The desperate rush to move schools into the free market arena has created a threat for education for all of us. I speak not only as a vice principal, but also as a teacher who has over twenty years experience of collaborative work between schools and also as a parent with children who are faced with the upheavals and problems that are coming by the day.
I work in an area where there had once been a grand educational vision of a three part system to education – primaries, middle schools and upper schools. It is a system that was designed with great intentions, and strangely is a system that is now being promoted by the Conservative Lord Baker in his proposals for 14-19 education.
Collaboration between these schools could have led to incredible success, but unfortunately the blight of the ill thought out SATs ensured that this was destroyed. Where the middle schools could have developed students into fully rounded individuals, with independence of spirit and a maturity to encounter the rigours of KS4 challenges, the high schools chose instead to focus upon maximising the only league table statistic they could influence and publish – the KS3 SATs. A narrow focus led to undoubtedly “positive” positions in the league tables at the time, but also led to an impact on how broad the preparation was for further learning. Furthermore, the focus on the narrowness of the KS3 English SAT meant that extended writing opportunities were limited and students then needed substantial encouragement and support to feel that they could extend their writing and the depth of their expression.

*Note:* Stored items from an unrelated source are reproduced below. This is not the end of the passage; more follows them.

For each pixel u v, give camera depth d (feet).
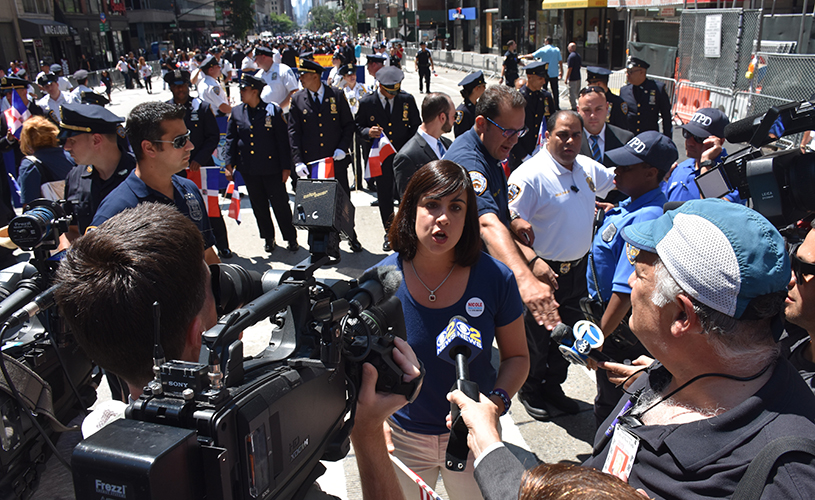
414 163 15.28
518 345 7.29
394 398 4.18
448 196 6.39
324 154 22.12
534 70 23.44
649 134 9.83
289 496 3.37
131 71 114.11
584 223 10.99
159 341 3.14
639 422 4.26
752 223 3.74
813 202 6.58
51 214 6.84
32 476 6.48
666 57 43.11
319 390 3.52
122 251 3.23
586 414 11.76
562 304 11.55
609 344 8.83
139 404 2.90
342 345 3.86
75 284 3.23
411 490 7.11
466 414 4.66
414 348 6.97
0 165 15.67
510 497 3.95
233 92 82.79
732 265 3.67
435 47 147.23
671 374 4.57
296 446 3.27
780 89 30.01
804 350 5.80
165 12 225.56
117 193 8.49
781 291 3.73
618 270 8.34
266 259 21.36
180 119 8.43
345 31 333.21
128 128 8.23
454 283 6.93
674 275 3.89
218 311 4.51
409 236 6.84
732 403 3.84
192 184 9.36
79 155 9.53
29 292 6.05
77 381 7.75
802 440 3.27
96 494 2.58
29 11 124.16
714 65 35.86
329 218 3.98
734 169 7.63
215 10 304.30
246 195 29.58
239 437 2.84
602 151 16.39
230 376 3.06
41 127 12.96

The staff in the high schools should not be blamed – they responded to the means by which they were judged. For many staff, in high schools or upper schools, there is a threat, real or otherwise, that unless targets are hit, then jobs will be on the line.
And staff in the upper schools did not always help, with an old school “superiority complex” over colleagues in the high schools. This view meant that the desire for institutions to justify themselves become gradually more important than the welfare of the students within them, and no-one really seemed to grasp the fact that these children were “our” children, sharing in their journey across all our institutions.
A system with real potential has been let down by the mindless introduction of external league table measures and a failure over time of our leadership teams to show a real commitment to partnership working.